Víctor Salmerón – Es inevitable no recordar el lema «un bolívar fuerte, una economía fuerte, un país fuerte» y a la señora que entusiasta mostraba una moneda asegurándonos que: «aquí hay fuerza», al contemplar las agencias de bancos abarrotadas por desesperados, dispuestos a todo, con tal de comprar dólares a través de los bonos que Jorge Giordani lanzó recientemente al mercado.

Un poco de historia contemporánea. Confiado en que la economía había ingresado a un brillante ciclo de alto crecimiento y estabilidad de precios, Rodrigo Cabezas, para ese entonces presidente de la Comisión de Finanzas de la Asamblea Nacional, presentó el 9 de agosto de 2006 el proyecto del «bolívar fuerte» y aseguró que la moneda nacería con mínima inflación.

«Por supuesto, el Banco Central y el Gobierno deberán coordinar un conjunto de políticas sectoriales que acompañen la reforma monetaria. Que nos permita entonces cumplir la meta de que en 2008 tengamos inflación de 3%», voceó Rodrigo Cabezas en la plenaria que en minutos, aprobó la iniciativa.

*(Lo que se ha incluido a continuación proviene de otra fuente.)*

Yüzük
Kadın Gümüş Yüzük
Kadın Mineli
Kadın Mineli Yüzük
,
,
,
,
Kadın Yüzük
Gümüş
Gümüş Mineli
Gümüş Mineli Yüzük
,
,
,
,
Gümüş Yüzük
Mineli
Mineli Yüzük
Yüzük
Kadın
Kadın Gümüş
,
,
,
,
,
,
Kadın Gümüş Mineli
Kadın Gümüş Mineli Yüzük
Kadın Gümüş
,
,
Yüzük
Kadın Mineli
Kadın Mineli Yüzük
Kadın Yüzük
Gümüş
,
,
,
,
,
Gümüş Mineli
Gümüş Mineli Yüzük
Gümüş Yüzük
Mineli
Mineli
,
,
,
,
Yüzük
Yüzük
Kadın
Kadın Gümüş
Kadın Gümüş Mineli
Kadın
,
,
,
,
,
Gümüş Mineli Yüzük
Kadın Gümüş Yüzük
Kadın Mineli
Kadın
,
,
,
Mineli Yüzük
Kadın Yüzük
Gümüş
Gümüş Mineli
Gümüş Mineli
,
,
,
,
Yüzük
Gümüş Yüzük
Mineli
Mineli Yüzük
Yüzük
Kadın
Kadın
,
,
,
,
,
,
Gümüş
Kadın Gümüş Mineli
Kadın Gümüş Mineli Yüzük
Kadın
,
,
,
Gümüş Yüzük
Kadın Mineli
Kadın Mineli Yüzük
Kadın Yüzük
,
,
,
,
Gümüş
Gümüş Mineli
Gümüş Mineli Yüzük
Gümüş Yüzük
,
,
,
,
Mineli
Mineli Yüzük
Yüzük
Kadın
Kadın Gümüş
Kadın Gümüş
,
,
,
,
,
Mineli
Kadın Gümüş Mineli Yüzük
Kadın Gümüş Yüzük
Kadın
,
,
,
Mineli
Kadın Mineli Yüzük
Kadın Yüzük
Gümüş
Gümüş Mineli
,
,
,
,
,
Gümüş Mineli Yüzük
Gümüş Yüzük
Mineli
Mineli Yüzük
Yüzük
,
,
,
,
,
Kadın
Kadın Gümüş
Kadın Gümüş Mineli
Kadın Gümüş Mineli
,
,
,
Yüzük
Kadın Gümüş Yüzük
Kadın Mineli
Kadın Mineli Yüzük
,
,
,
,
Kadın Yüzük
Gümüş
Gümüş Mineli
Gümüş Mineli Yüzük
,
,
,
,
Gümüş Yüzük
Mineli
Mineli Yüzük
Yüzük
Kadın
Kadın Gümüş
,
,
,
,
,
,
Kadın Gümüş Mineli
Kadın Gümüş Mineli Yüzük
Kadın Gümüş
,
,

En febrero de 2007 Rodrigo Cabezas tomó las riendas del Ministerio de Finanzas y gracias al decidido apoyo del directorio del Banco Central, especialmente de Armando León, el primero de enero de 2008 el bolívar fuerte comenzó a circular pero la economía ha tomado un rumbo distinto al prometido y la moneda que debía convertirse en el símbolo del floreciente socialismo pierde valor aceleradamente.

Los resultados son muy distintos a las intenciones y la economía que ha crecido tras el nacimiento del bolívar fuerte es una donde la única opción para proteger el poder de compra del dinero son los pocos dólares que el actual ministro de Finanzas, Jorge Giordani, permite que adquieran los venezolanos.

Después de una incesante política de controles de precios, control de cambio, control de tasas de interés y expropiaciones de todo tipo, el «proceso» ha caído en la era de las metas devaluadas.

Ya no hay Banco Central que ponga en radio y televisión la cuña de «aquí hay fuerza», ahora se promete como un gran logro, inflación de 25% para este año, el triple del promedio de América Latina.